Rock music: Still sexy after all these years

Jimmy Page and Robert Plant Shepherds Bush Empire
Jimmy Page and Robert Plant

Shepherds Bush Empire

Rock music needs its occasions, and 30 years after the birth of Led Zeppelin, a surprise gig by the band's pivotal members still registered heavily on the music hack

Richter scale. Tonight's guest list was literally 800 names long, and there were enough pop stars in the audience for a Tussaud's Rock Circus. With the pomp, bombast and frivolous excess of 1970s rock hanging in the air like patchouli, the faithful prepared to pay homage.

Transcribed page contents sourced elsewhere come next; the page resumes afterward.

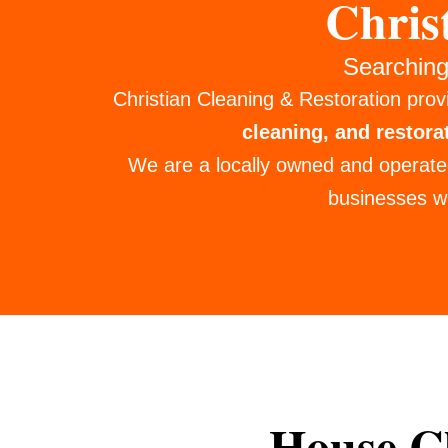
Chris
Searching
Christian Cleaning & Restoration prov
cleaning, and restora
We are a locally owned and operate
businesses wi
House Cl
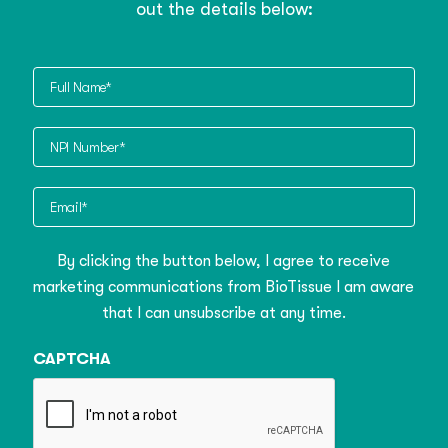
out the details below:
Full
Name
NPI
Number
Email
By clicking the button below, I agree to receive
marketing communications from BioTissue I am aware
that I can unsubscribe at any time.
CAPTCHA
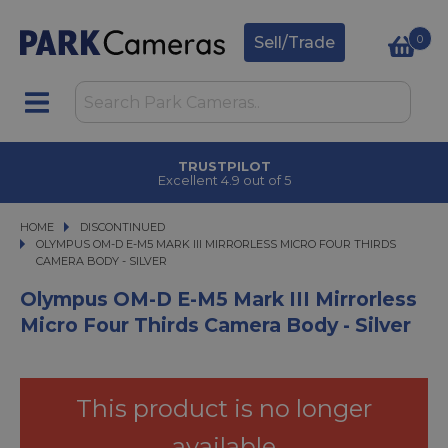
0
Sell/Trade
 COLLECT
TRUSTPI
 2 hours
Excellent 4.9 
HOME
DISCONTINUED
OLYMPUS OM-D E-M5 MARK III MIRRORLESS MICRO FOUR THIRDS CAMERA BO
OLYMPUS OM-D E-M5 MARK III MIRRORLESS MICRO FOUR THIRDS
CAMERA BODY - SILVER
Olympus OM-D E-M5 Mark III Mirrorless
Micro Four Thirds Camera Body - Silver
This product is no longer
available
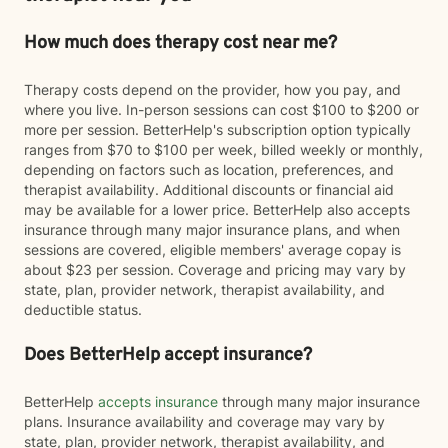
How much does therapy cost near me?
Therapy costs depend on the provider, how you pay, and
where you live. In-person sessions can cost $100 to $200 or
more per session. BetterHelp's subscription option typically
ranges from $70 to $100 per week, billed weekly or monthly,
depending on factors such as location, preferences, and
therapist availability. Additional discounts or financial aid
may be available for a lower price. BetterHelp also accepts
insurance through many major insurance plans, and when
sessions are covered, eligible members' average copay is
about $23 per session. Coverage and pricing may vary by
state, plan, provider network, therapist availability, and
deductible status.
Does BetterHelp accept insurance?
BetterHelp
accepts insurance
through many major insurance
plans. Insurance availability and coverage may vary by
state, plan, provider network, therapist availability, and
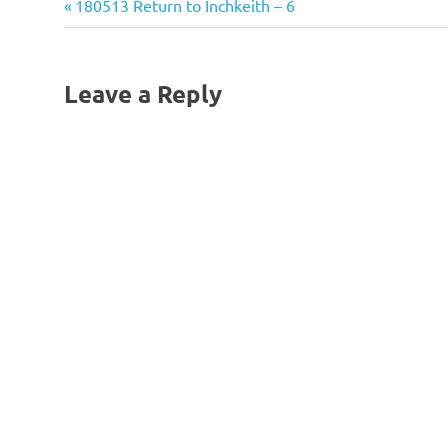
Previous
Post
180513 Return to Inchkeith – 6
Post:
navigation
Leave a Reply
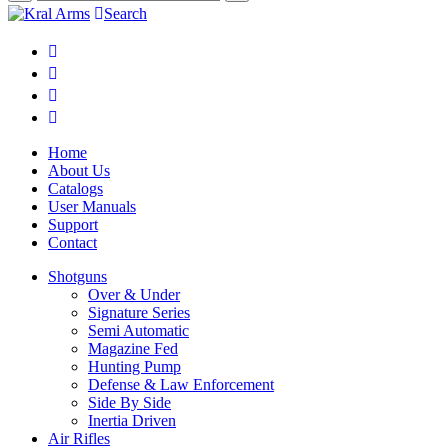
Search
Home
About Us
Catalogs
User Manuals
Support
Contact
Shotguns
Over & Under
Signature Series
Semi Automatic
Magazine Fed
Hunting Pump
Defense & Law Enforcement
Side By Side
Inertia Driven
Air Rifles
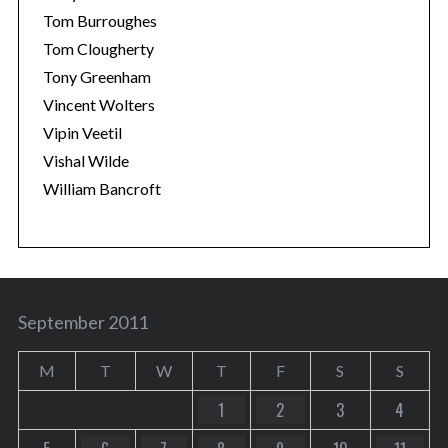
Tom Burroughes
Tom Clougherty
Tony Greenham
Vincent Wolters
Vipin Veetil
Vishal Wilde
William Bancroft
September 2011
M
T
W
T
F
S
S
1
2
3
4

The roar that greeted them as they came on-stage was immense, and there was also that pleasing sense of the surreal which occurs when one encounters icons of popular culture in the flesh. Plant looked the better preserved of the two, but then he has several years on Page, who's now pushing 55. They were joined by Michael Lee on drums, Plant's son-in-law, Charlie Jones, on bass, and Phil Andrews on keyboards, squeeze-box, and mandolin. Unfortunately Andrews was so quiet in the mix that he often appeared to be miming.

Wisely, they began with a medley of oldies, rather than slavishly promoting their forthcoming album, Walking Into Clarksdale. We got "Nightflight" from Physical Graffiti, then "Bring It On Home" and "Heartbreaker" from Led Zeppelin II. The latter served as an only reminder of why Jimmy Page is still revered in rock guitar circles. His riffs are mammoth hooks; sexy, melodic phrases that lodge in both the crotch and the cranium. And even although he's no longer the lithe, twenty-something who (together with Hendrix) pioneered the phallocentric repertoire of rock guitar posturing, he still has a certain elegant swagger when he gets going.

The acoustic interlude which featured "Going To California", "Tangerine" and the hugely infectious stomp of "Gallows Pole" seemed to induce a mass reverie of nostalgia. When Page teased his Les Paul with a violin bow, and when a roadie ran on with a fresh incense stick for Plant's monitor, it was a reminder of those heady days before This is Spinal Tap brilliantly deconstructed the whole heavy rock genre.

Of the new material, only "Walking into Clarksdale" and the single "Most High" came close to Zeppelin of old, but then to be fair the agenda has changed, with Steve Albini's production on the new album attempting (and often succeeding) to contemporise the pair's sound. The audience cared not a jot about this, of course - they simply wanted "Stairway To Heaven". Despite Page teasingly closing "Babe I'm Gonna Leave You" with "Stairway's" opening however, they knew in their heart of hearts that it wasn't going to happen.

Instead, we got a truly incendiary "Whole Lotta Love" in which Page coaxed other-worldly squeals from an archaic theremin, and a strangely poignant "Thank You", the song which Plant wrote for his wife back in 1969. "Just silly old buggers singing songs about love," he grinned at the end. How could he have confused himself with Des O'Connor and Sacha Distel?